Aim of the task:
Omit the images and output every line of the data below exactly.

Records for the exercise:
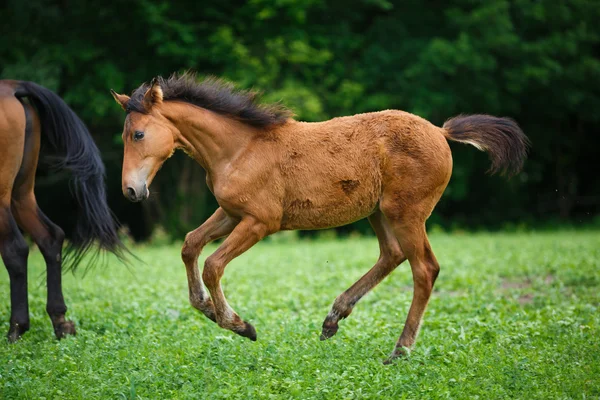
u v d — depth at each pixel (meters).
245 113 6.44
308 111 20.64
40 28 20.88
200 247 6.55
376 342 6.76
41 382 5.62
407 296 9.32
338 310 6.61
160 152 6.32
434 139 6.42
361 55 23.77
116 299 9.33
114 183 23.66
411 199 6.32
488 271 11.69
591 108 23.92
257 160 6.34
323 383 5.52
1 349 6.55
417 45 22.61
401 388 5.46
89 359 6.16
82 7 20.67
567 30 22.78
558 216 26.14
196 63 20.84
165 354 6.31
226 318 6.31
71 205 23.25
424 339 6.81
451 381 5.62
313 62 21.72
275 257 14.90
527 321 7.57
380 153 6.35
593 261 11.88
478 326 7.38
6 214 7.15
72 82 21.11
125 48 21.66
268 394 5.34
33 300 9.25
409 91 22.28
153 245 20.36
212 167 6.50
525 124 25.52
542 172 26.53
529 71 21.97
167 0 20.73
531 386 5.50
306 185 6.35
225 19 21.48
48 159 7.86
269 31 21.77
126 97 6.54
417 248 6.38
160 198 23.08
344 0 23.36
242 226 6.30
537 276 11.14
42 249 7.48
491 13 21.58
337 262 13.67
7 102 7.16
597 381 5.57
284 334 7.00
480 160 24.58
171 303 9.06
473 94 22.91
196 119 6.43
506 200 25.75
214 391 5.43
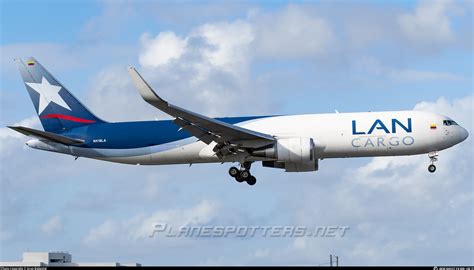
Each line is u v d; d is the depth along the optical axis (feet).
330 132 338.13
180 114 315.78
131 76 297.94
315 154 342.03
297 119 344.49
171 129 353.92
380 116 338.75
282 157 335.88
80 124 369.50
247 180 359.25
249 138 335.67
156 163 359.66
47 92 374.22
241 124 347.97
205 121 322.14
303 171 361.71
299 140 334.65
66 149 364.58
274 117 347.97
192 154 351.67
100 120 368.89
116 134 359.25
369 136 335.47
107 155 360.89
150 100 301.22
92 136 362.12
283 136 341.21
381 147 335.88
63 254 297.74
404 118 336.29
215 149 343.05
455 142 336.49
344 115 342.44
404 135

Problem solution:
u v d — depth at each pixel (meters).
245 113 6.44
308 111 20.64
40 28 20.88
200 247 6.55
376 342 6.76
41 382 5.62
407 296 9.32
338 310 6.61
160 152 6.32
434 139 6.42
361 55 23.77
116 299 9.33
114 183 23.66
411 199 6.32
488 271 11.69
591 108 23.92
257 160 6.34
323 383 5.52
1 349 6.55
417 45 22.61
401 388 5.46
89 359 6.16
82 7 20.67
567 30 22.78
558 216 26.14
196 63 20.84
165 354 6.31
226 318 6.31
71 205 23.25
424 339 6.81
451 381 5.62
313 62 21.72
275 257 14.90
527 321 7.57
380 153 6.35
593 261 11.88
478 326 7.38
6 214 7.15
72 82 21.11
125 48 21.66
268 394 5.34
33 300 9.25
409 91 22.28
153 245 20.36
212 167 6.50
525 124 25.52
542 172 26.53
529 71 21.97
167 0 20.73
531 386 5.50
306 185 6.35
225 19 21.48
48 159 7.86
269 31 21.77
126 97 6.54
417 248 6.38
160 198 23.08
344 0 23.36
242 226 6.30
537 276 11.14
42 249 7.48
491 13 21.58
337 262 13.67
7 102 7.16
597 381 5.57
284 334 7.00
480 160 24.58
171 303 9.06
473 94 22.91
196 119 6.43
506 200 25.75
214 391 5.43
Each line is u v d; d is the depth along the optical axis (feet).
330 132 338.13
180 114 315.78
131 76 297.94
315 154 342.03
297 119 344.49
171 129 353.92
380 116 338.75
282 157 335.88
80 124 369.50
247 180 359.25
249 138 335.67
156 163 359.66
47 92 374.22
241 124 347.97
205 121 322.14
303 171 361.71
299 140 334.65
66 149 364.58
274 117 347.97
192 154 351.67
100 120 368.89
116 134 359.25
369 136 335.47
107 155 360.89
150 100 301.22
92 136 362.12
283 136 341.21
381 147 335.88
63 254 297.74
404 118 336.29
215 149 343.05
455 142 336.49
344 115 342.44
404 135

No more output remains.